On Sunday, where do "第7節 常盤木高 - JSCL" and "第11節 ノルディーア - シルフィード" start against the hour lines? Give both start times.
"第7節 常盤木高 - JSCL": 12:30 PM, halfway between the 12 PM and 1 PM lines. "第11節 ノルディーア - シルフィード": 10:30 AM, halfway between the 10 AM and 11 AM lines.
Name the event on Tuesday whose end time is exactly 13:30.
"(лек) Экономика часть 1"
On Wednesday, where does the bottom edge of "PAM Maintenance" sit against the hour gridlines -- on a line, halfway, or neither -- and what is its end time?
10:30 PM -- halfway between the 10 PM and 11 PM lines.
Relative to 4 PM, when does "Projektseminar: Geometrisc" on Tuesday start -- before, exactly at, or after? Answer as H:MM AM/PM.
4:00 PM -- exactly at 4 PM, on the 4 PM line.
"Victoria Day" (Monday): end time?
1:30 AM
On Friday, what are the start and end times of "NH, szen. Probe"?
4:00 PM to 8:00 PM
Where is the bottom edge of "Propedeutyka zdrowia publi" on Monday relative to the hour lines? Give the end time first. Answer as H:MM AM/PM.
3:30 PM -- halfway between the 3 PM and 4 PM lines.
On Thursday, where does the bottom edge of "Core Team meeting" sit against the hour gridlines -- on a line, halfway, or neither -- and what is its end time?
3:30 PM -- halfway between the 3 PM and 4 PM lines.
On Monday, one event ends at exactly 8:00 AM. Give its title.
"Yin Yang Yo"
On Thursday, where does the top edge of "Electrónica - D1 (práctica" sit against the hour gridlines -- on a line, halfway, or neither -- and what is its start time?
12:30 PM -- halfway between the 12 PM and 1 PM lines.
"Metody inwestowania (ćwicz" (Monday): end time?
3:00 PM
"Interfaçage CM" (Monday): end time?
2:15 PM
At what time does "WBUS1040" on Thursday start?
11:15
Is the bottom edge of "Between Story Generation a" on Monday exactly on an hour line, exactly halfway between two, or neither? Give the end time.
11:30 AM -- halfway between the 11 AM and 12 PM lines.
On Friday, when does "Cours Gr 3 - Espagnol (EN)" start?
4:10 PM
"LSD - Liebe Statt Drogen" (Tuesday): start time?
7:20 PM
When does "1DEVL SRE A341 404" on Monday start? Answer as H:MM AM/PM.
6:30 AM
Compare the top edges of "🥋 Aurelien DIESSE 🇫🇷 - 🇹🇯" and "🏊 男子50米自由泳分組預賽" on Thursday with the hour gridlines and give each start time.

Exercise goal. How many lines above contain the string "JSCL"? Matching is case-sensitive; reply with the count only.

The result. 2